* _WRITTEN TASK_
Pick out each line in the items below containing the string "that" and copy it in full. Letter case counts.

[Dataset entries]

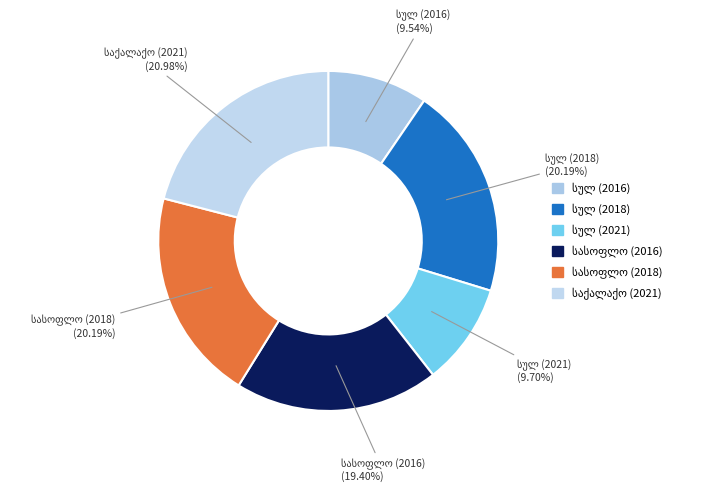

Is there any slice that represents more than half of the pie?

No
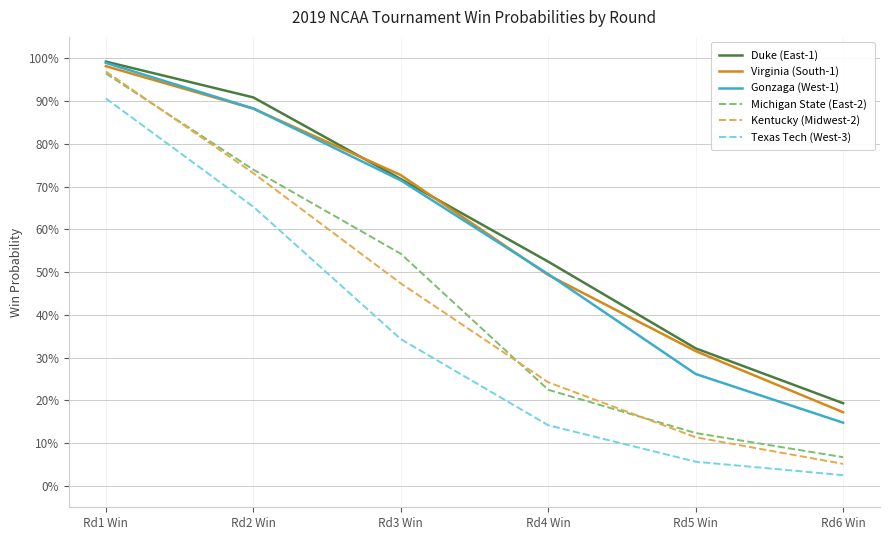

Is it true that Texas Tech (West-3) equals 1.5 at Rd1 Win?

False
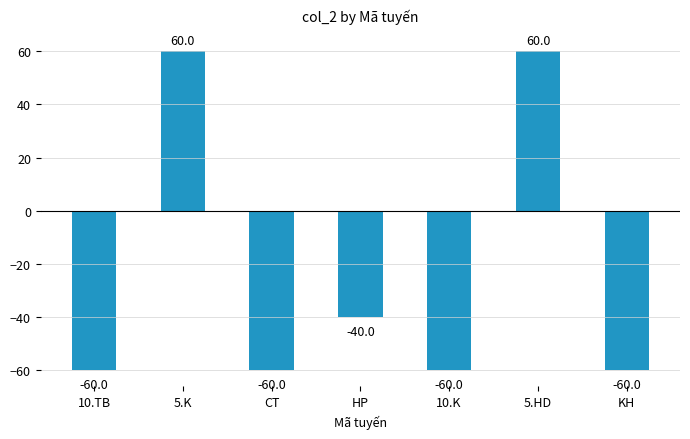

Is it true that the value at 10.TB is -60?

True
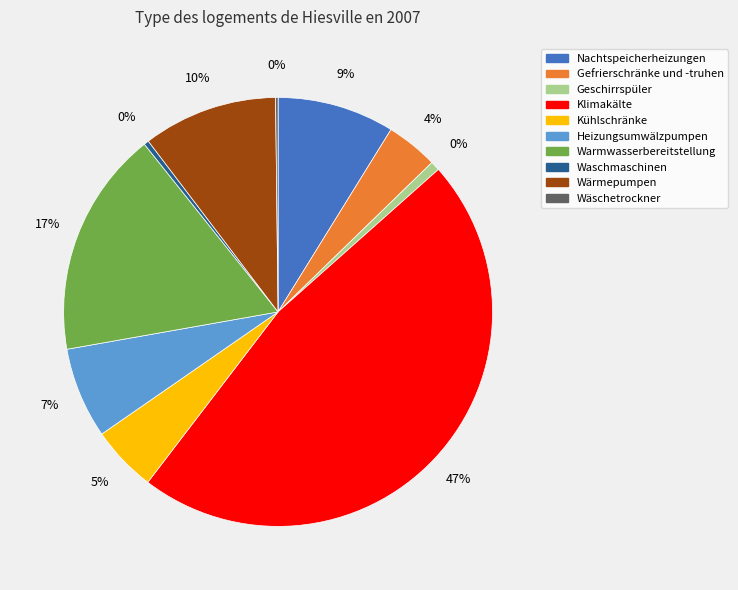

To the nearest percent, what is the difference between the Nachtspeicherheizungen and Kühlschränke slice percentages?

4%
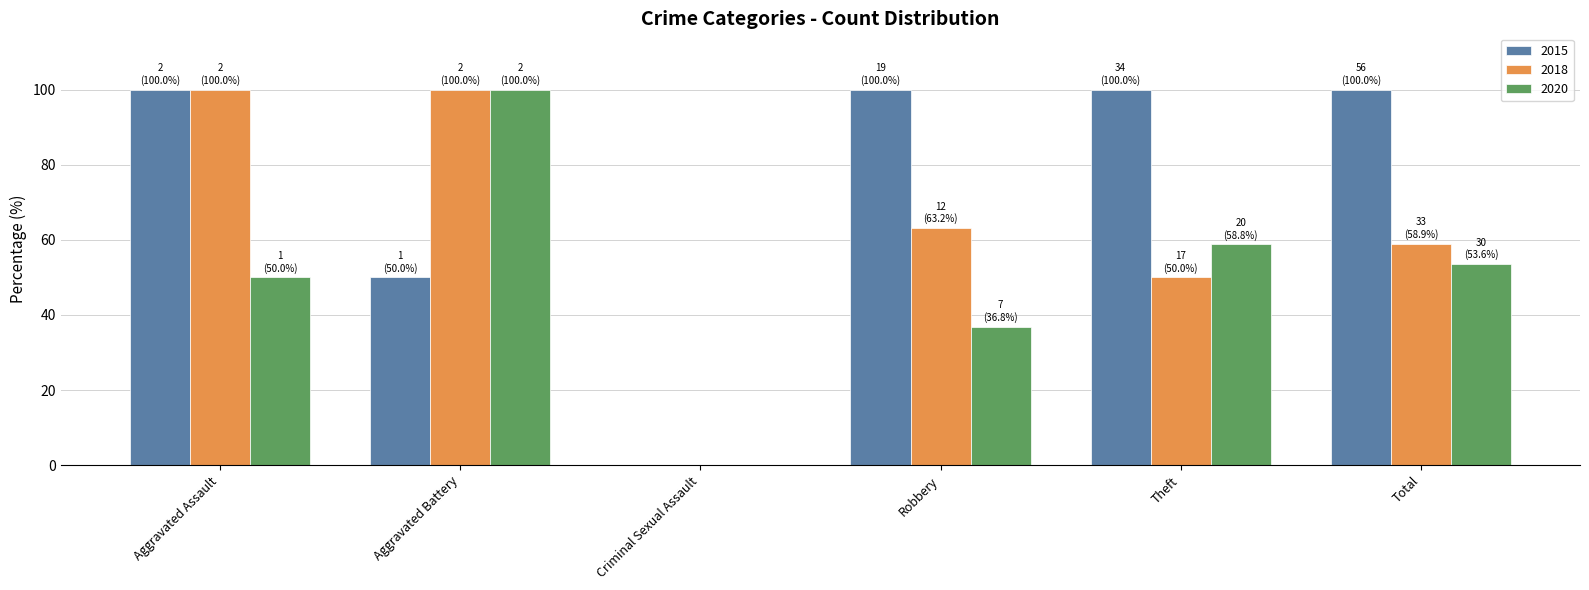

What is the total value across all series at Aggravated Assault?

250.0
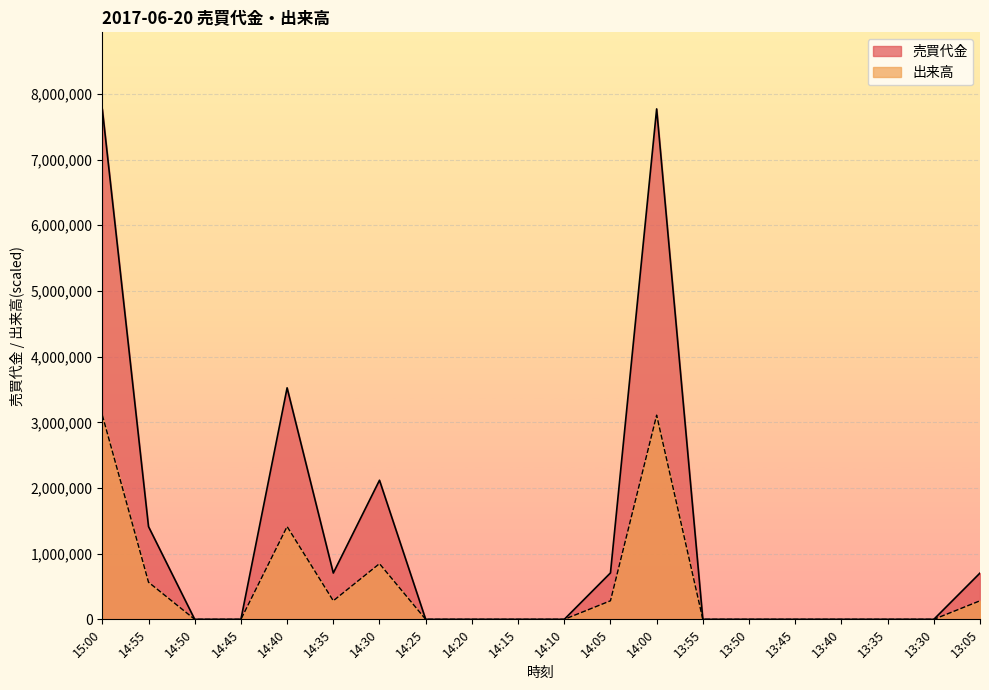

What is the maximum value shown in the chart?

7772000.0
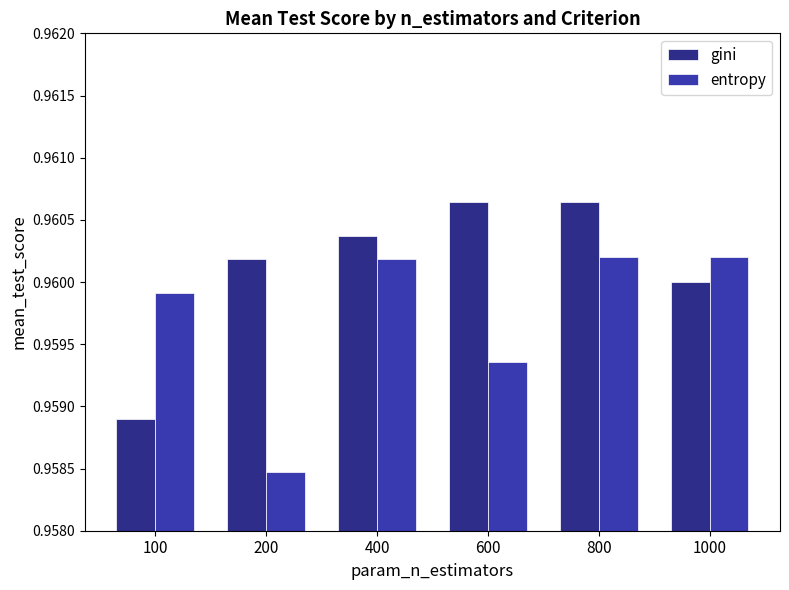

How many bars are there in each group?

2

* _ANSWER BOX_
Is there any slice that represents more than half of the pie?
Is it true that Texas Tech (West-3) equals 1.5 at Rd1 Win?
Is it true that the value at 10.TB is -60?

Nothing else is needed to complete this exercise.